Recognizing the striking gap in the ASD diagnostics landscape, we have developed and preliminarily validated, in cooperation with leading ASD experts, a disruptive technology for early detection of ASD, based on the latest research on movement patterns as early markers of autism.
PLAY.CARE has the potential to become a new ‘gold standard’ method for early autism detection and will lead to more timely detection of autism. Our aim is to scale the technology into clinical use worldwide, providing a reliable, easy-to-use, affordable and widely accessible diagnostic and therapy monitoring tool.
The missing element to realise this vision is highest standard clinical evidence that will hold against all scientific scrutiny. Our objective is to obtain this evidence through the clinical validation pilot within the SME Instrument project and execute the necessary optimization and scalability of PLAY.CARE in light of market introduction.

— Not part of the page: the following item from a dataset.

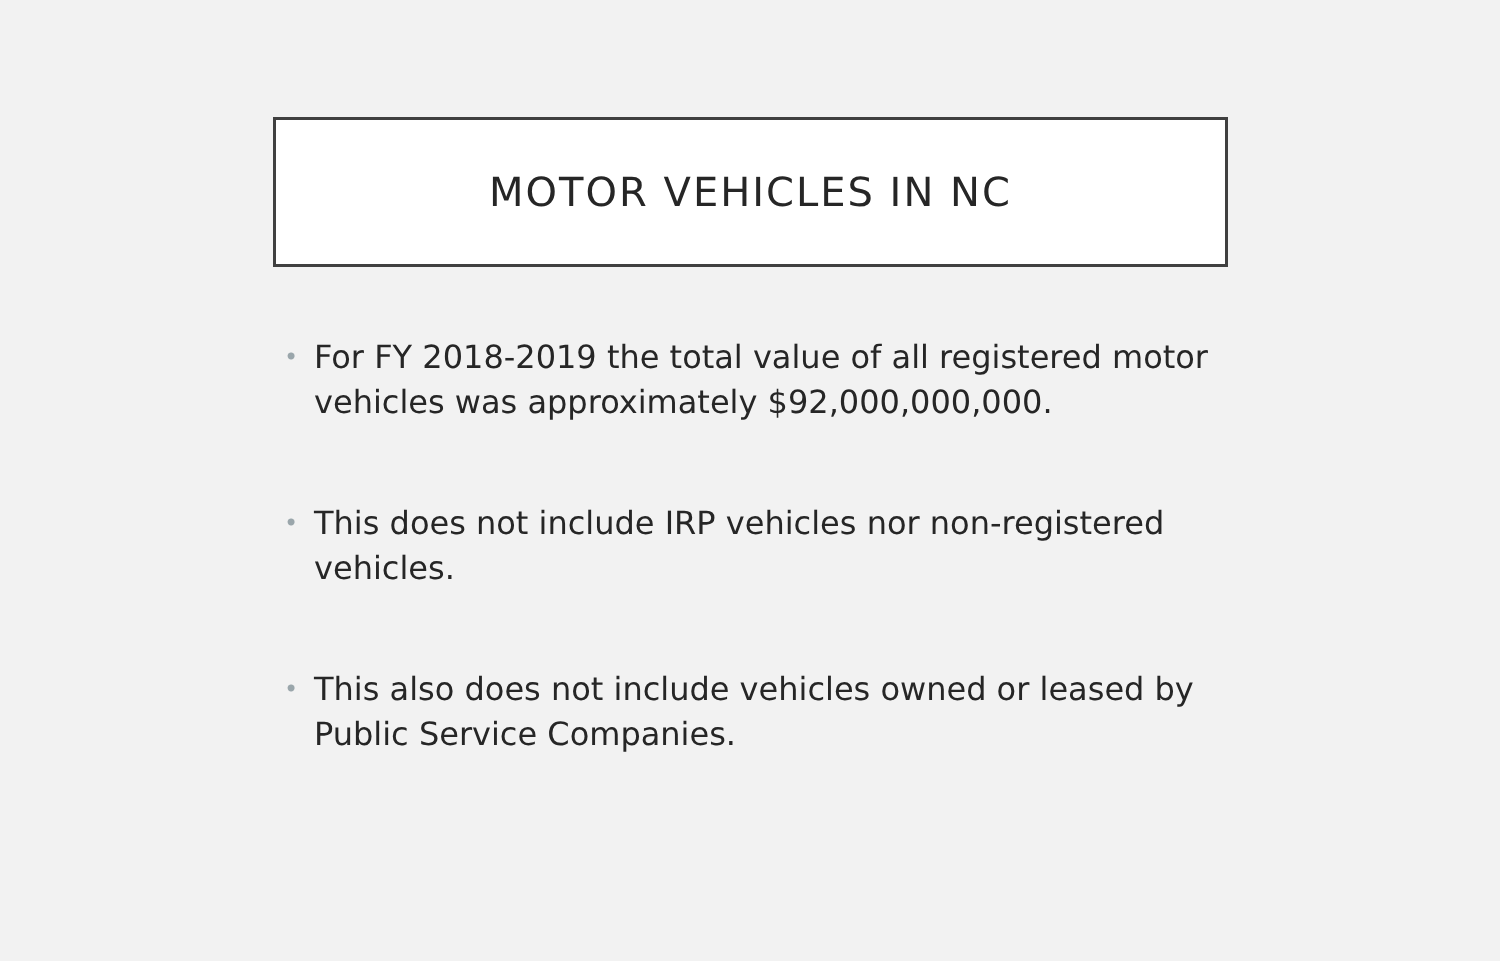MOTOR VEHICLES IN NC
• For FY 2018-2019 the total value of all registered motor vehicles was approximately $92,000,000,000.
• This does not include IRP vehicles nor non-registered vehicles.
• This also does not include vehicles owned or leased by Public Service Companies.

Early detection and intervention can help children with autism to permanently improve their language and behavioural skills, and raise their intelligence quotients (IQs) dramatically, according to published studies. After two years on the Early Start Denver Model program for example, several children’s diagnoses even shifted to a milder form of the disorder. Autistic adults who got the right treatment when they were young, are often highly sought after by many companies, as they excel in specific areas such as data analysis or software programming.
Early detection of autism can save millions of euros for European healthcare systems: Autism Society studies estimate that early diagnosis and intervention can improve the lives of affected and reduce cost of lifelong care by 2/3.